# ML4HPC: Ensemble of Forecasters

### Team Members:
- Luca Venerando Greco
- Bice Marzagora
- Elia Vaglietti


### Importing Libraries

In this notebook, we start by importing several essential libraries that are used throughout the workflow:

- `os`: Provides functions for interacting with the operating system, such as creating directories and handling file paths.
- `sys`: Provides access to some variables used or maintained by the Python interpreter and to functions that interact strongly with the interpreter.
- `matplotlib.pyplot`: A plotting library used for creating static, animated, and interactive visualizations in Python.
- `numpy`: A fundamental package for scientific computing with Python, used for working with arrays and matrices.
- `time`: Provides various time-related functions.
- `tqdm`: A library for creating progress bars and progress meters.

These libraries are crucial for tasks such as data manipulation, visualization, and managing the execution of jobs in a high-performance computing environment.

In [1]:
import numpy as np
import matplotlib.pyplot as plt
from keras.datasets import mnist
import jax
import jax.numpy as jnp
from jax import grad
import time
import os
import tqdm

2024-12-02 17:14:28.763835: I external/local_xla/xla/tsl/cuda/cudart_stub.cc:32] Could not find cuda drivers on your machine, GPU will not be used.
2024-12-02 17:14:28.768357: I external/local_xla/xla/tsl/cuda/cudart_stub.cc:32] Could not find cuda drivers on your machine, GPU will not be used.
2024-12-02 17:14:28.780359: E external/local_xla/xla/stream_executor/cuda/cuda_fft.cc:477] Unable to register cuFFT factory: Attempting to register factory for plugin cuFFT when one has already been registered
E0000 00:00:1733156068.799426 1195325 cuda_dnn.cc:8310] Unable to register cuDNN factory: Attempting to register factory for plugin cuDNN when one has already been registered
E0000 00:00:1733156068.805278 1195325 cuda_blas.cc:1418] Unable to register cuBLAS factory: Attempting to register factory for plugin cuBLAS when one has already been registered
2024-12-02 17:14:28.826551: I tensorflow/core/platform/cpu_feature_guard.cc:210] This TensorFlow binary is optimized to use available CPU ins

### Directory Setup and Job Configuration

We now set up the necessary directories and define the job configurations. Specifically, we create folders for storing charts, data, and logs if they do not already exist. We also define the number of forecasters and nodes for different scaling tests.

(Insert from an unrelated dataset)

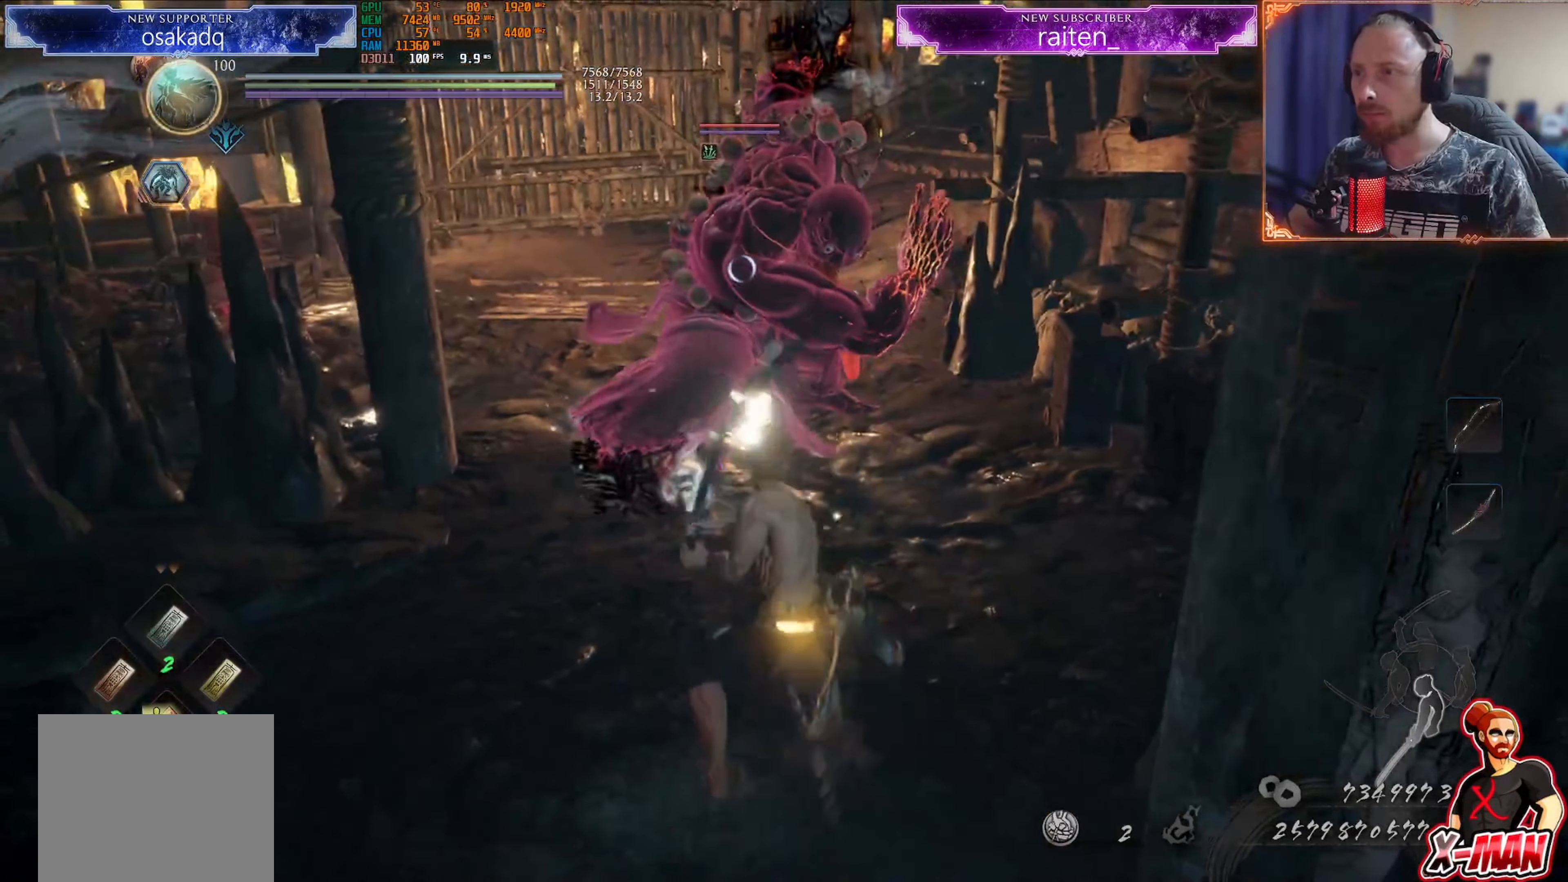
{"buttons": ["SQUARE"], "left_stick": "up", "right_stick": "center", "events": [[34, "SQUARE", "down"], [34, "left_stick", "up"], [134, "SQUARE", "up"], [184, "SQUARE", "down"], [284, "SQUARE", "up"], [451, "SQUARE", "down"]]}
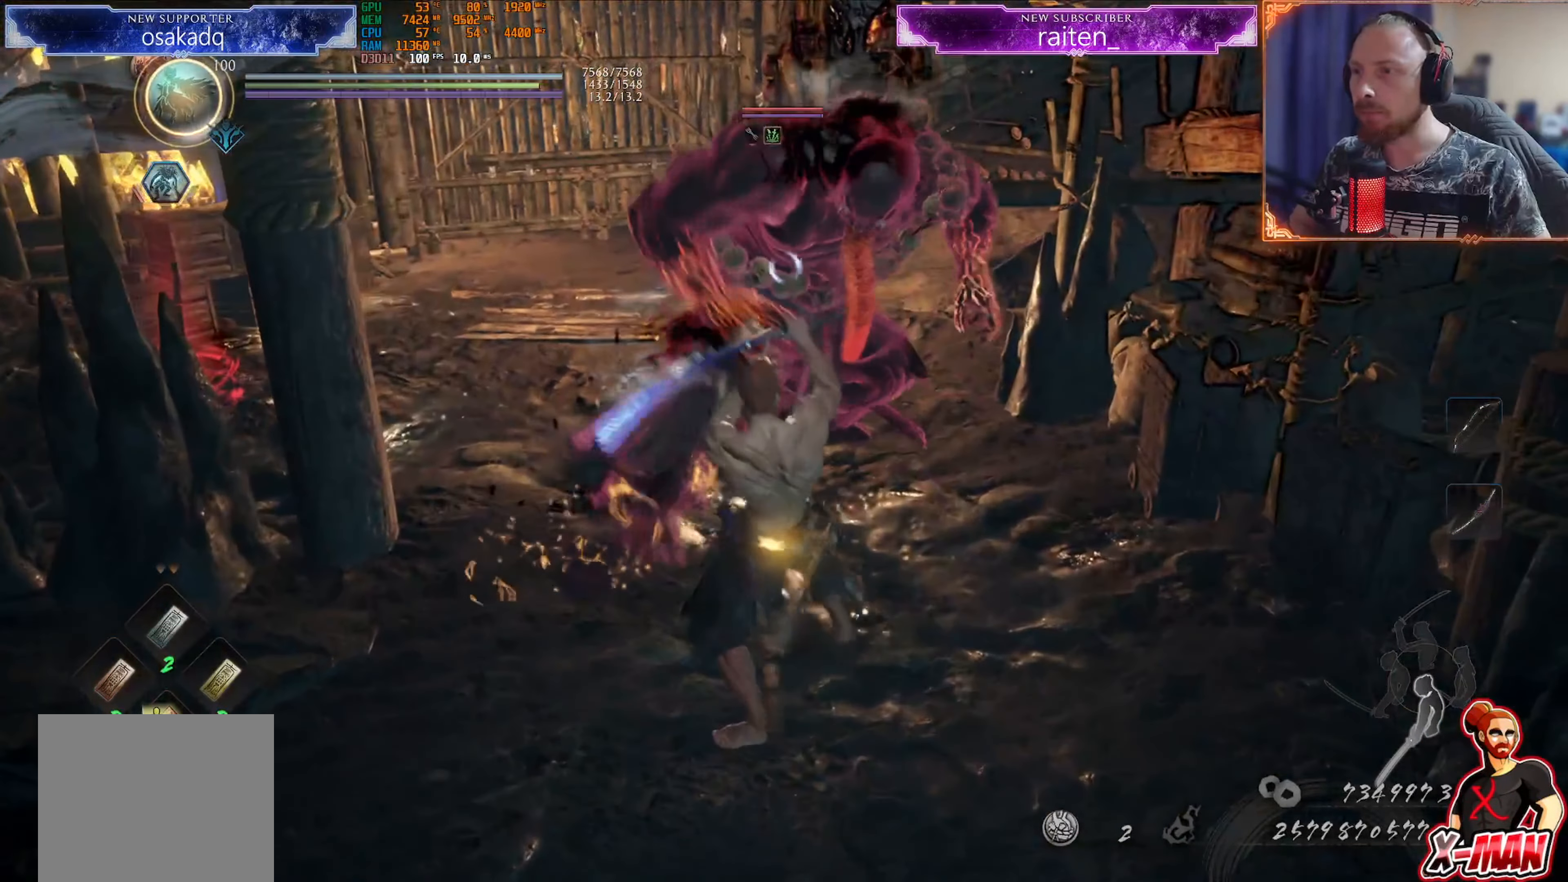
{"buttons": [], "left_stick": "up", "right_stick": "center", "events": [[50, "SQUARE", "up"], [117, "SQUARE", "down"], [183, "SQUARE", "up"], [250, "SQUARE", "down"], [333, "SQUARE", "up"]]}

If no new data is needed, set the `GENERATE_DATA` variable to `False` to skip the data generation step.


In [2]:
current_dir = os.getcwd()

charts_folder = "charts"
data_folder = "data"
logs_folder = "logs"

if not os.path.exists(data_folder):
    os.makedirs(data_folder)

if not os.path.exists(logs_folder):
    os.makedirs(logs_folder)

if not os.path.exists(charts_folder):
    os.makedirs(charts_folder)

ten_nodes = 10
strong_scaling_nodes = [1, 2, 3, 4, 5, 6, 7, 8, 9, 10]  # Number of nodes to test
weak_scaling_nodes   = [1, 2, 3, 4, 5, 6, 7, 8, 9, 10]  # Number of nodes to test

n_runs = 30

GENERATE_DATA = True

### Job Submission Function

We define a function `submit_job` that handles the submission of jobs to the scheduler. This function takes the number of nodes, the number of forecasters, and a job name as input parameters. It creates the necessary directories for storing data and logs, reads a template launch script, formats it with the provided parameters, writes the formatted script to a file, and submits the job using the `sbatch` command.

In [3]:
def submit_job(launch_file, num_nodes, job_name, num_epochs):
    num_tasks_per_node = 128

    if num_tasks_per_node > 128:
        print("The number of tasks per node should be less than or equal to 128")
        exit(1)

    if not os.path.exists(f"{data_folder}/{job_name}"):
        os.makedirs(f"{data_folder}/{job_name}")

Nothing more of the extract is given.